TO-DO ITEM:
If a line in the data below contains the word "rotulagem", copy it out.

[Stored entries]
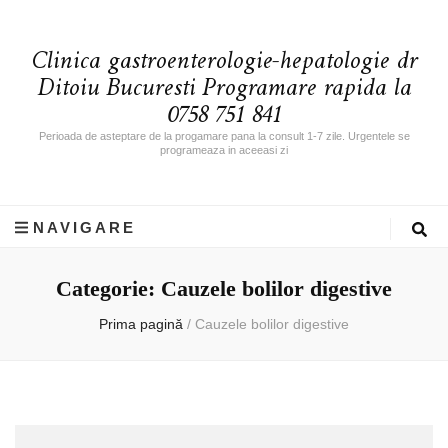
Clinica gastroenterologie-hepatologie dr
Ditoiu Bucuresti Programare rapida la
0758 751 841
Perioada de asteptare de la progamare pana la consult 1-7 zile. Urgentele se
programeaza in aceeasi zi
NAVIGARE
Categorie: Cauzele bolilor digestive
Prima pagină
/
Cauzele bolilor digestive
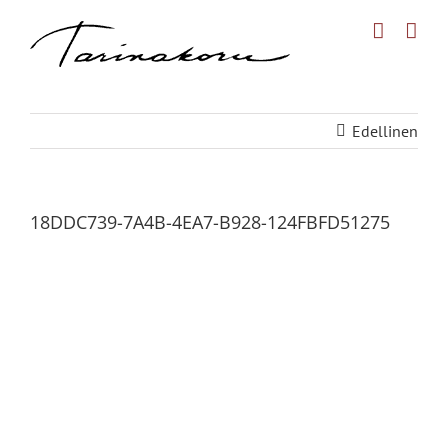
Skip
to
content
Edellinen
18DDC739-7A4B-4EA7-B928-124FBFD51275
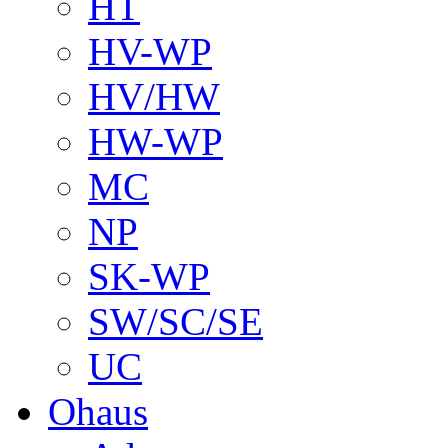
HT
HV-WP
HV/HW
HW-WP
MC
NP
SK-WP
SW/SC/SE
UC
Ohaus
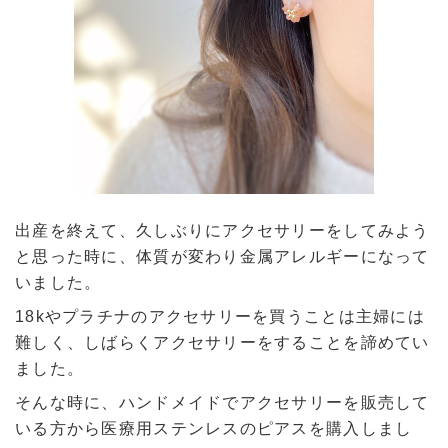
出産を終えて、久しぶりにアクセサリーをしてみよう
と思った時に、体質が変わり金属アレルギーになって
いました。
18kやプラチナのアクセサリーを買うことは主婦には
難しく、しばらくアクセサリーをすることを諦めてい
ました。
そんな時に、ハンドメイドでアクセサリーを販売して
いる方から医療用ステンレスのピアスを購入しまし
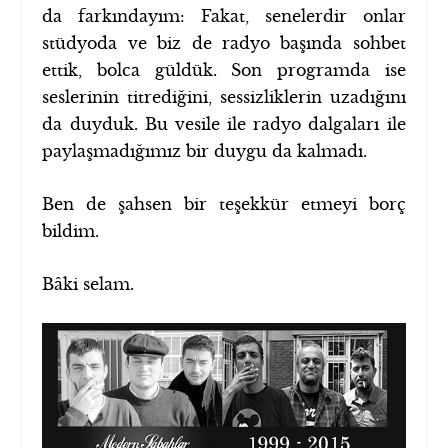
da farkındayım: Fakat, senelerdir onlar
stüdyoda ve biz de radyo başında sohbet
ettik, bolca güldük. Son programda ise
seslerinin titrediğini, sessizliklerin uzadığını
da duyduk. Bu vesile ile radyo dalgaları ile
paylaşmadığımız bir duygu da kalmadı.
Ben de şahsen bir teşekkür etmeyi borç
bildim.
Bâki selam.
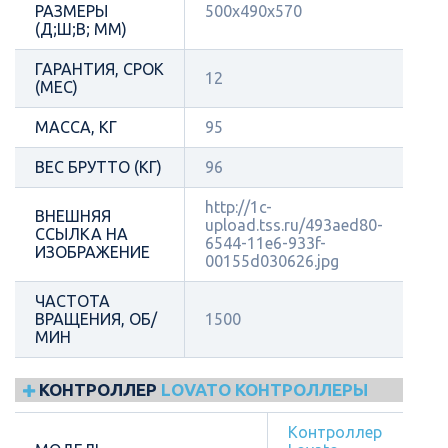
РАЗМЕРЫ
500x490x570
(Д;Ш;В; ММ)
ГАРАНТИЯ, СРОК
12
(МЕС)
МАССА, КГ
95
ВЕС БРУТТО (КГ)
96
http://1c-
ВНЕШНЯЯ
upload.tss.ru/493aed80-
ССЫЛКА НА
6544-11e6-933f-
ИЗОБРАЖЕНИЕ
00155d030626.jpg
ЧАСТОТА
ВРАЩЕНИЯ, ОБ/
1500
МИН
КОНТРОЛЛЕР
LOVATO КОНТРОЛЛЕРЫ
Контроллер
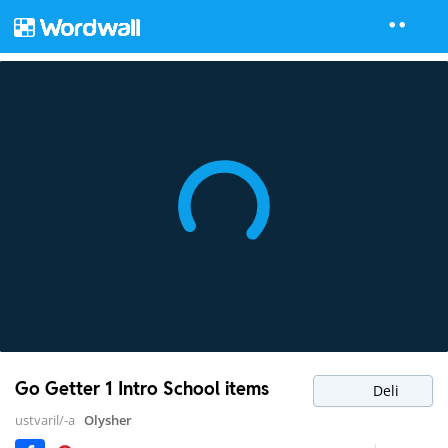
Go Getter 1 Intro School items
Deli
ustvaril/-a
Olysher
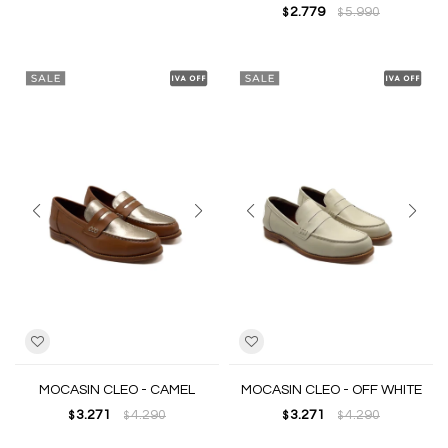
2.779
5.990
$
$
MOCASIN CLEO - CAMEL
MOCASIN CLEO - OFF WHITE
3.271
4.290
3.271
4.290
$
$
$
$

--

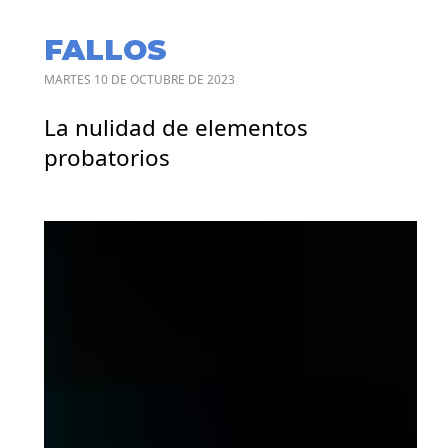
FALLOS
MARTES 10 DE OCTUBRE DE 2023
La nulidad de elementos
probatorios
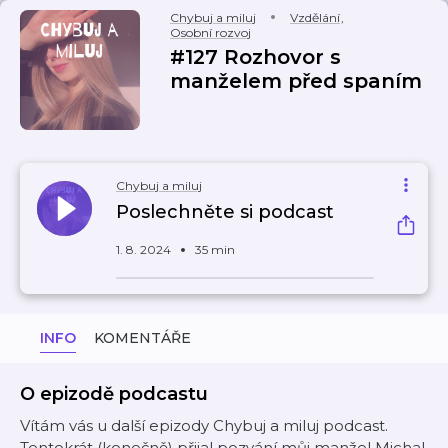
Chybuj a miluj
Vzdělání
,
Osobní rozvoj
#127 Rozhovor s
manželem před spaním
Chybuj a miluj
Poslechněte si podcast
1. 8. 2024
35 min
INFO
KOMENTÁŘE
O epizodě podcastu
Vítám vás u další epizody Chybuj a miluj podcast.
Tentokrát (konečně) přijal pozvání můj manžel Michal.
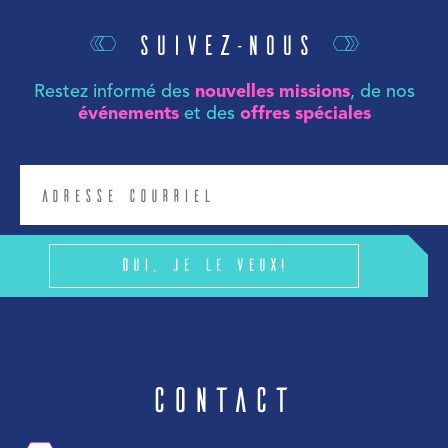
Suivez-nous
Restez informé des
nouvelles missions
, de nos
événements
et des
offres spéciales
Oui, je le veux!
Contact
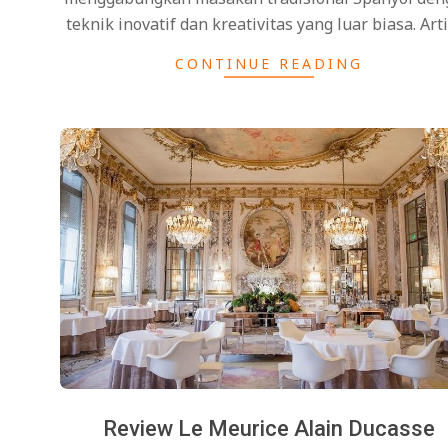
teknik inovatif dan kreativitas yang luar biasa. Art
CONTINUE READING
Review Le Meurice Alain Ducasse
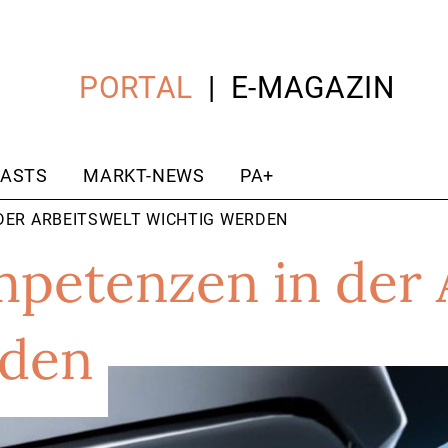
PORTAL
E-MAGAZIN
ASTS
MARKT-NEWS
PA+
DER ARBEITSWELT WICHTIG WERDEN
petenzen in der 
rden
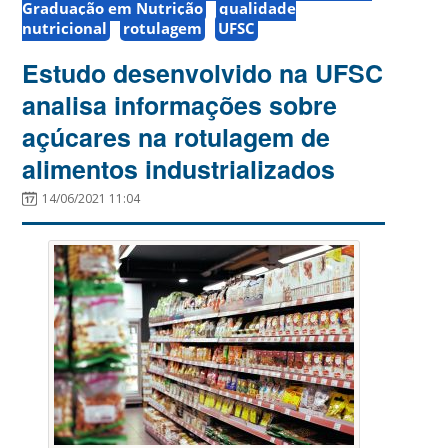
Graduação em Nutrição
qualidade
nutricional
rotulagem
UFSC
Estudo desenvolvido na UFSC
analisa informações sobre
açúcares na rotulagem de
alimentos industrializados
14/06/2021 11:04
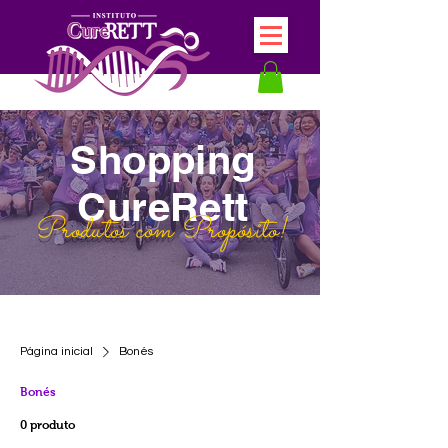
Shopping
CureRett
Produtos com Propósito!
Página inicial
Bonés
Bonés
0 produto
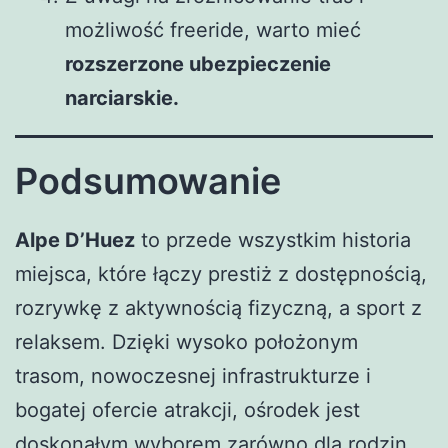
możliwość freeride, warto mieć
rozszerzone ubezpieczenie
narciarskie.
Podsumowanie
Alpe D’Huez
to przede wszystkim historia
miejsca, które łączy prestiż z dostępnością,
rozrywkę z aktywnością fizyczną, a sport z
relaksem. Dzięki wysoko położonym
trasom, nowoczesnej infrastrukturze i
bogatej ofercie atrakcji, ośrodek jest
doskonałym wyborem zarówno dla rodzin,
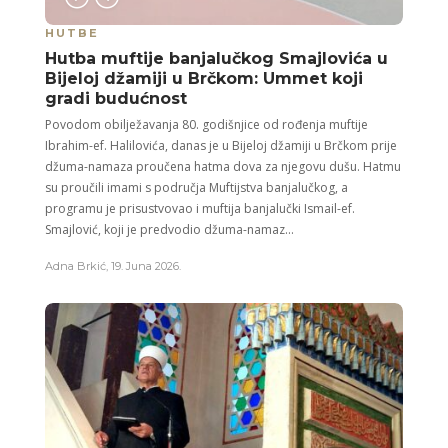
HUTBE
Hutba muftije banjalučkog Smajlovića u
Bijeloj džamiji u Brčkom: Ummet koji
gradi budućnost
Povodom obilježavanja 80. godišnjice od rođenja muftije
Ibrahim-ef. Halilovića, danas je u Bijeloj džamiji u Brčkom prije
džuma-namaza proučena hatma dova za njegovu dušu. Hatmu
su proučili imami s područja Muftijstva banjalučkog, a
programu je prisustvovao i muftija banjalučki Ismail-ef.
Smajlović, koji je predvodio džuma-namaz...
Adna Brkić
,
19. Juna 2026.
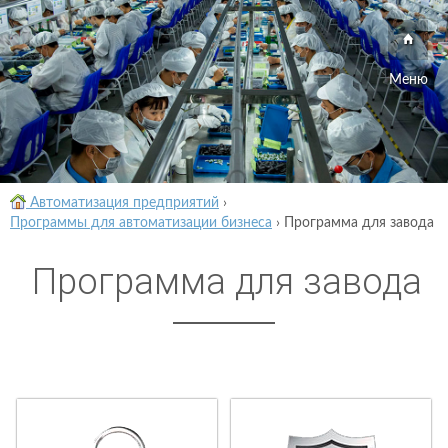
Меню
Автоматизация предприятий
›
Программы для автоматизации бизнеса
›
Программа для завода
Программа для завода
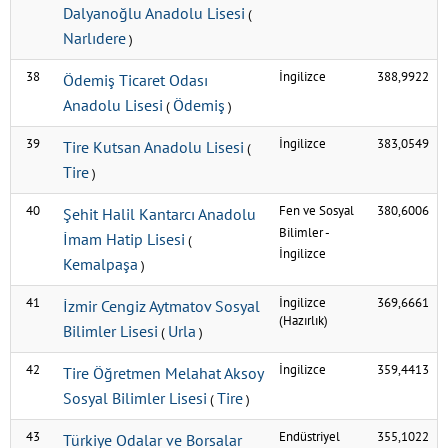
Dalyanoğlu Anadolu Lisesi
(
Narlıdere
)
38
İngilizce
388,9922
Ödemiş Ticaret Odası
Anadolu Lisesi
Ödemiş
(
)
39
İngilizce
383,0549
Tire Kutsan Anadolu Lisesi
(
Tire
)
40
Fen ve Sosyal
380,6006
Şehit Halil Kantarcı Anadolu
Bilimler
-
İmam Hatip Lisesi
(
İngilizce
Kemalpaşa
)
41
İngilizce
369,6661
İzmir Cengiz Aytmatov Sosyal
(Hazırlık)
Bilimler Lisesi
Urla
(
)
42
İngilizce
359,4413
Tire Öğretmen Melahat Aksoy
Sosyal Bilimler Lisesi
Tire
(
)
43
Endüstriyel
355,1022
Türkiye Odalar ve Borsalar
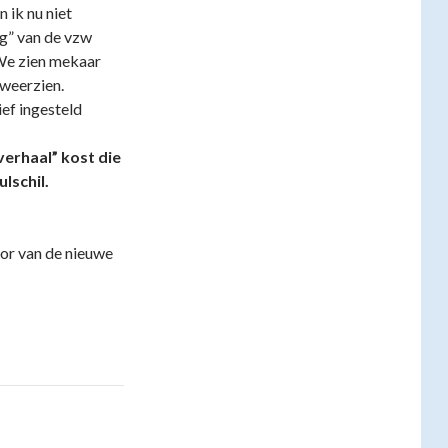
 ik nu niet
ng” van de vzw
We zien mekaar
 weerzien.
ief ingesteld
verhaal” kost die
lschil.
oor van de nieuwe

FINISHED TASK:
rotulagem
açúcares na rotulagem de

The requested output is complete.